The language trends presented here have led to the advisability of using other databases such as EMBASE for European literature and Lilac for Latin American papers in meta-analytic studies . However, the problem of identifying papers from researchers in Third World countries in Africa, Asia, and even in Latin America who are forced to write in English is a difficult one.

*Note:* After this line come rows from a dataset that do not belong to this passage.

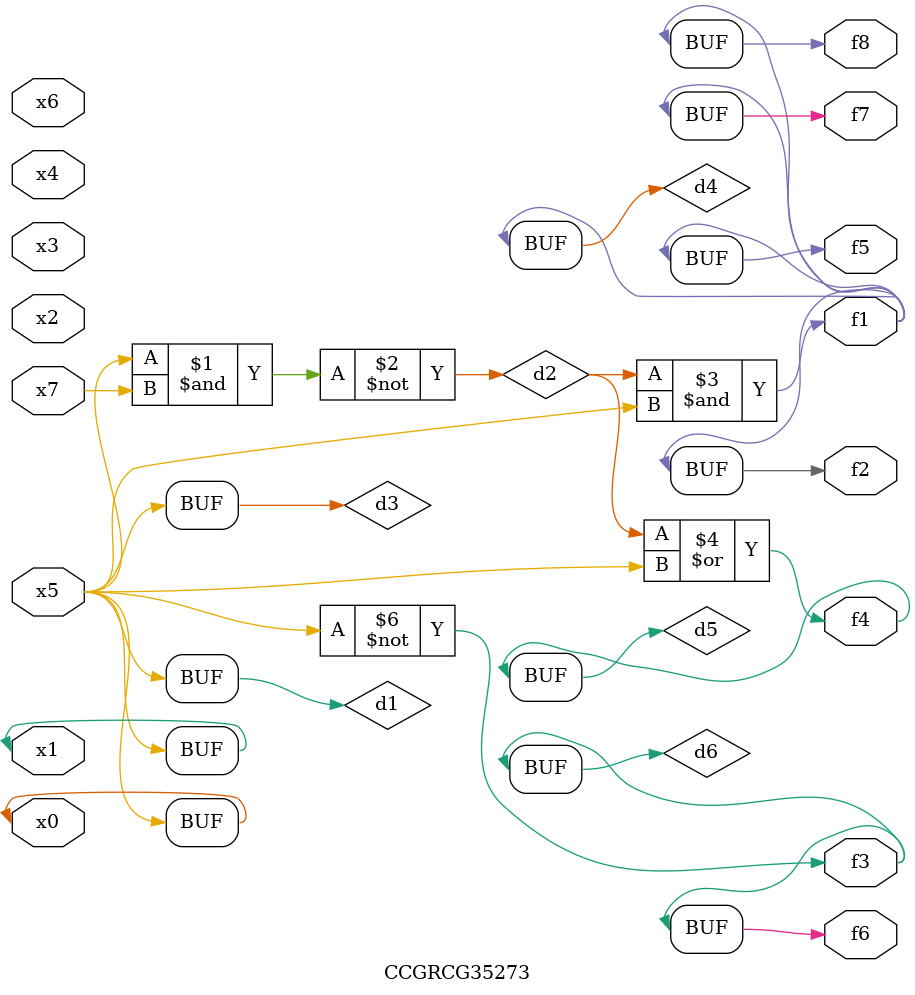
<source format=v>
module CCGRCG35273(
	input x0, x1, x2, x3, x4, x5, x6, x7,
	output f1, f2, f3, f4, f5, f6, f7, f8
);

	wire d1, d2, d3, d4, d5, d6;

	buf (d1, x0, x5);
	nand (d2, x5, x7);
	buf (d3, x0, x1);
	and (d4, d2, d3);
	or (d5, d2, d3);
	nor (d6, d1, d3);
	assign f1 = d4;
	assign f2 = d4;
	assign f3 = d6;
	assign f4 = d5;
	assign f5 = d4;
	assign f6 = d6;
	assign f7 = d4;
	assign f8 = d4;
endmodule

</source>
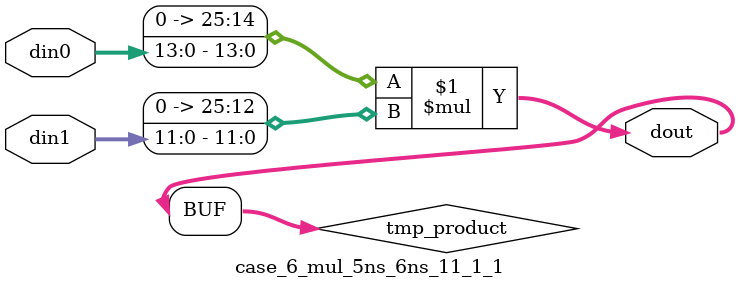
<source format=v>

`timescale 1 ns / 1 ps

 (* use_dsp = "no" *)  module case_6_mul_5ns_6ns_11_1_1(din0, din1, dout);
parameter ID = 1;
parameter NUM_STAGE = 0;
parameter din0_WIDTH = 14;
parameter din1_WIDTH = 12;
parameter dout_WIDTH = 26;

input [din0_WIDTH - 1 : 0] din0; 
input [din1_WIDTH - 1 : 0] din1; 
output [dout_WIDTH - 1 : 0] dout;

wire signed [dout_WIDTH - 1 : 0] tmp_product;
























assign tmp_product = $signed({1'b0, din0}) * $signed({1'b0, din1});











assign dout = tmp_product;





















endmodule

</source>
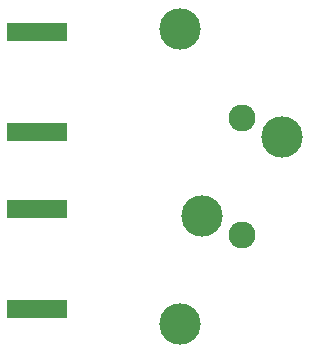
<source format=gbs>
%TF.GenerationSoftware,KiCad,Pcbnew,6.0.2-378541a8eb~116~ubuntu20.04.1*%
%TF.CreationDate,2022-03-13T12:00:14-05:00*%
%TF.ProjectId,bessel_filter,62657373-656c-45f6-9669-6c7465722e6b,1.0*%
%TF.SameCoordinates,Original*%
%TF.FileFunction,Soldermask,Bot*%
%TF.FilePolarity,Negative*%
%FSLAX46Y46*%
G04 Gerber Fmt 4.6, Leading zero omitted, Abs format (unit mm)*
G04 Created by KiCad (PCBNEW 6.0.2-378541a8eb~116~ubuntu20.04.1) date 2022-03-13 12:00:14*
%MOMM*%
%LPD*%
G01*
G04 APERTURE LIST*
%ADD10C,2.286000*%
%ADD11C,3.500000*%
%ADD12R,5.080000X1.500000*%
G04 APERTURE END LIST*
D10*
%TO.C,L1*%
X132750000Y-78042899D03*
X132750000Y-87957101D03*
D11*
X129384172Y-86365828D03*
X136115828Y-79634172D03*
%TD*%
%TO.C,REF\u002A\u002A*%
X127500000Y-95500000D03*
%TD*%
%TO.C,REF\u002A\u002A*%
X127500000Y-70500000D03*
%TD*%
D12*
%TO.C,J2*%
X115443000Y-94250000D03*
X115443000Y-85750000D03*
%TD*%
%TO.C,J1*%
X115443000Y-79250000D03*
X115443000Y-70750000D03*
%TD*%
M02*

</source>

Studies aimed at establishing the quality of Non-English papers show that research published in Non-English is on a par with English publications, at least in randomized clinical trials , and that Non-English journals have less publication bias than journals in English . These observations have led Petitti  to declare that the practice of limiting meta-analysis to studies published in English must be condemned.
Our LRA of the number of articles in MEDLINE showed an increase at a rate of 8,142 papers per year from 1966 to 2000. Linear increases were also observed for Anglo and English papers (6,740 and 9,199 papers/year, respectively). These trends have led to overwhelming shares of English and Anglo papers in MEDLINE, so that, in 2000, 68% of all papers were published in Anglo countries and 90% written in English.
Other interesting findings were that 25% of the increase of English papers came from journals published in Non-Anglo countries (rate of increase of 2,438 papers/year) and that the preponderance of Anglo and English papers was associated with lower numbers of Non-English papers, which decreased at a rate of 1,056 papers per year.
Our tentative conclusion was that several factors are contributing to these trends, mainly the editorial policies of MEDLINE and of some journals published in Non-Anglo countries, to greater research capabilities of Anglo countries than Non-Anglo countries, and, finally, to constraints imposed on researchers in Non-Anglo countries. An additional factor might be the recent brain drain of European researchers migrating to the United States.
This work was partially supported by the Carnegie-Funsalud Maternal and Child Health Program and the Nestle Nutrition Fund of the Mexican Health Foundation.